2.2 L’orientamento contrario a tutela del mercato
Dall’altro lato della barricata, diversi tribunali di merito hanno espresso una forte preoccupazione per gli effetti anticoncorrenziali derivanti da una rigida interpretazione a prezzo fisso. Secondo i sostenitori di questa seconda tesi, la totale sottrazione dei compensi professionali al confronto sul prezzo finisce per violare le regole comunitarie sul mercato dei servizi, che vietano tariffe obbligatorie rigide non giustificate da un interesse generale.
I giudici del TAR Calabria e del TAR Campania hanno quindi affermato che l’equo compenso non può tradursi nell’imposizione di tariffe minime inderogabili che blindano l’offerta.

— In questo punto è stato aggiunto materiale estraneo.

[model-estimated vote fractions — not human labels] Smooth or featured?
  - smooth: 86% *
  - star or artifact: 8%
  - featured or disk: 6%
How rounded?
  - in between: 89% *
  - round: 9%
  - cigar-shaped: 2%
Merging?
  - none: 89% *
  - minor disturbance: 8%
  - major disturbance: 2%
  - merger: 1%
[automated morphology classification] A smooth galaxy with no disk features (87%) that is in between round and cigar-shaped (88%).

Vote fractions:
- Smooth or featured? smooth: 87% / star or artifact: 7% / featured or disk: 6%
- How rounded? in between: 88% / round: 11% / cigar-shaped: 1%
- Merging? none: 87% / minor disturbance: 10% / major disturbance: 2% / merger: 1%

La concorrenza sul prezzo, al contrario, deve potersi dispiegare su tutte le componenti dell’offerta economica. In quest’ottica, la tutela del professionista non si realizza attraverso l’esclusione automatica del concorrente che offre un forte ribasso, bensì attraverso un controllo analitico e rigoroso in sede di verifica dell’anomalia dell’offerta, dove il RUP è chiamato ad accertare che lo sconto proposto non pregiudichi la serietà e la sostenibilità economica della prestazione.
Focus Giurisprudenziale
La sentenza. TAR Calabria, n. 483 del 25 luglio 2024 del 25 lug
Questa decisione ha respinto la tesi del prezzo fisso, affermando che la legge sull’equo compenso non impone l’esclusione automatica del concorrente che applica un ribasso sui compensi, ma demanda la verifica di sostenibilità alla fase di anomalia dell’offerta.

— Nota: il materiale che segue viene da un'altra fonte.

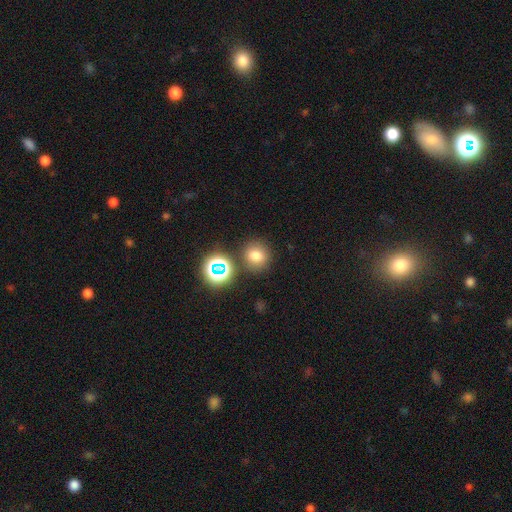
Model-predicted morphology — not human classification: Smooth or featured? smooth (72%)
How rounded? round (88%)
Merging? none (81%)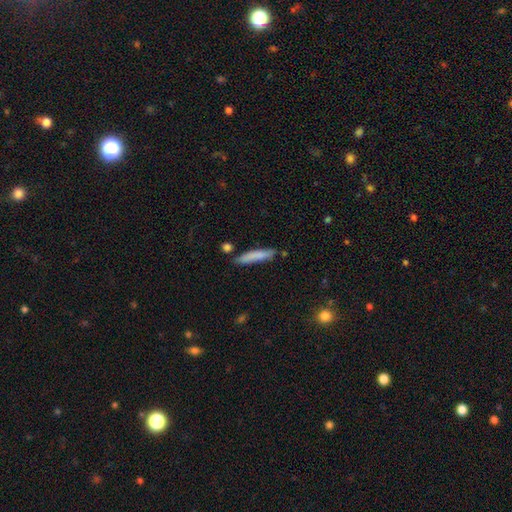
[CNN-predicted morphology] smooth_or_featured: smooth (p=0.78) [alt: featured or disk p=0.16]
how_rounded: cigar-shaped (p=0.89) [alt: in between p=0.10]
merging: none (p=0.77) [alt: minor disturbance p=0.16]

La profonda spaccatura tra queste due ricostruzioni teoriche è riassunta nella seguente tabella di confronto:
Confronto tra le tesi giurisprudenziali del 2024
Focus Normativo — Il divieto di ribasso della manodopera
A differenza dei compensi professionali, il costo della manodopera negli appalti è protetto da un divieto di ribasso diretto. Le stazioni appaltanti sono tenute a scorporare tale costo e a verificarne la congruità in base alle tabelle ministeriali, a tutela della retribuzione minima dei dipendenti.

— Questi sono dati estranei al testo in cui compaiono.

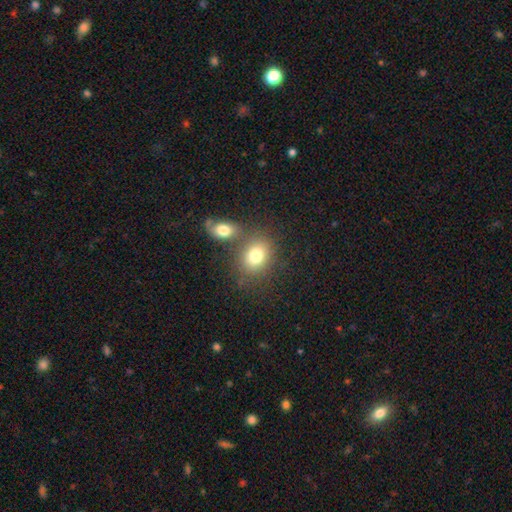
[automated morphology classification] type=smooth (79%); roundness=in between (54%); merging=none (56%).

3. La svolta nomofilattica del Consiglio di Stato: la nozione di “equo ribasso”
Il contrasto interpretativo che ha paralizzato le stazioni appaltanti per tutto il 2024 è stato finalmente risolto dal Consiglio di Stato con un intervento nomofilattico chiarificatore all’inizio del 2025. I giudici di Palazzo Spada, chiamati a comporre le tesi opposte dei TAR, hanno ridefinito i confini dell’equo compenso nel settore pubblico. La decisione ha introdotto principi giuridici che hanno ridisegnato sia le regole del processo amministrativo sia le modalità pratiche con cui le amministrazioni pubbliche devono valutare la sostenibilità economica delle offerte.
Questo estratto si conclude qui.